Иван Иваныч перевернулся на спину и лежал с закрытыми глазами. «Делает вид, что спит», – подумал Чумаков, но он знал, что Иван Иваныч не спит, просто не может преодолеть страх и пытается спрятаться от него и спрятать страх от начальника. Говорить, по сути, было не о чем, не в том состоянии пребывал начлаб, чтобы вести сейчас долгие беседы. Надо было встать и уйти, но Тимофей, человек деликатный, не мог придумать, как это сделать, чтобы не обидеть, чтобы в его скором уходе Иван Иваныч не углядел своей безнадёжности. Всё-таки на прощанье Тимофей решил сказать по-мужски, что надо взять себя в руки, преодолеть страх, который может доконать, и тогда никакие врачебные усилия, никакие профессора не помогут. Решил сказать, но… не сделал этого. Понял: Иван Иваныч не готов принять подобные слова, они пройдут мимо его сознания.

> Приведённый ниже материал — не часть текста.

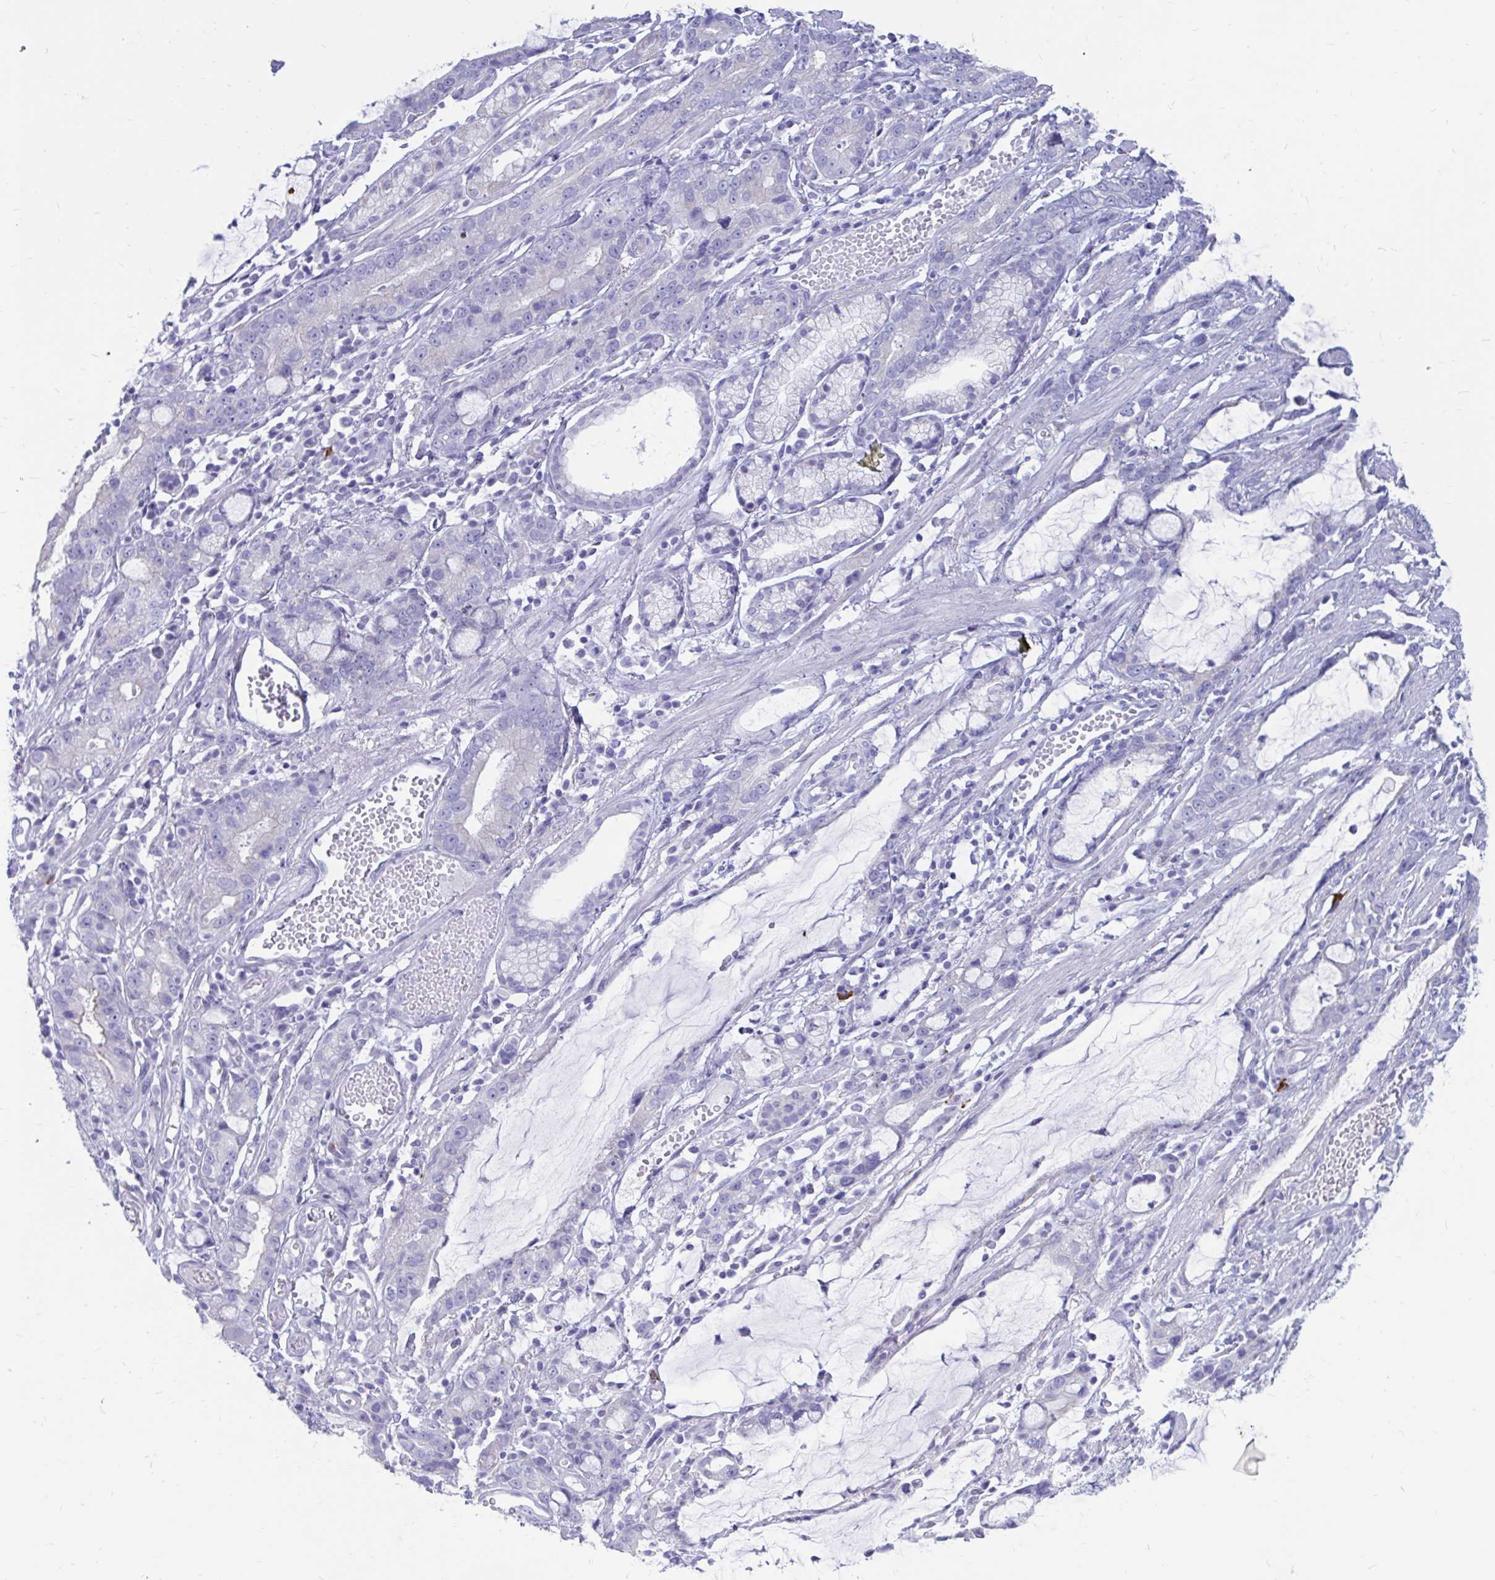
{"staining": {"intensity": "negative", "quantity": "none", "location": "none"}, "tissue": "stomach cancer", "cell_type": "Tumor cells", "image_type": "cancer", "snomed": [{"axis": "morphology", "description": "Adenocarcinoma, NOS"}, {"axis": "topography", "description": "Stomach"}], "caption": "DAB (3,3'-diaminobenzidine) immunohistochemical staining of human stomach cancer (adenocarcinoma) exhibits no significant positivity in tumor cells.", "gene": "IGSF5", "patient": {"sex": "male", "age": 55}}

– Что ж, отдыхайте, готовьтесь морально, Иван Иваныч, – сказал Тимофей. – Вот увидите, всё будет хорошо.

– Спасибо вам, – едва слышно проговорил Иван Иваныч и, не дожидаясь, когда Чумаков уйдёт, повернулся лицом к стене.

На лестничной площадке курил дежурный врач.

– Скажите, чего можно ждать от операции? – спросил Тимофей.

Старый доктор внимательно взглянул на Тимофея: сказать, не сказать?

– Простите, вы ему кто?

– Директор института, в котором он служит.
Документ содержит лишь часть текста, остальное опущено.